- About this exercise -
When you reach the line that contains "Public Relations" in the data below, copy it and every line after it exactly, adding nothing.
Top of Provided material
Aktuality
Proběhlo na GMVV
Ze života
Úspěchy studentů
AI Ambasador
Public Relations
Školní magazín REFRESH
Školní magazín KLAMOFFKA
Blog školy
Bottom of Provided material
- Solution for this problem -
Public Relations
Školní magazín REFRESH
Školní magazín KLAMOFFKA
Blog školy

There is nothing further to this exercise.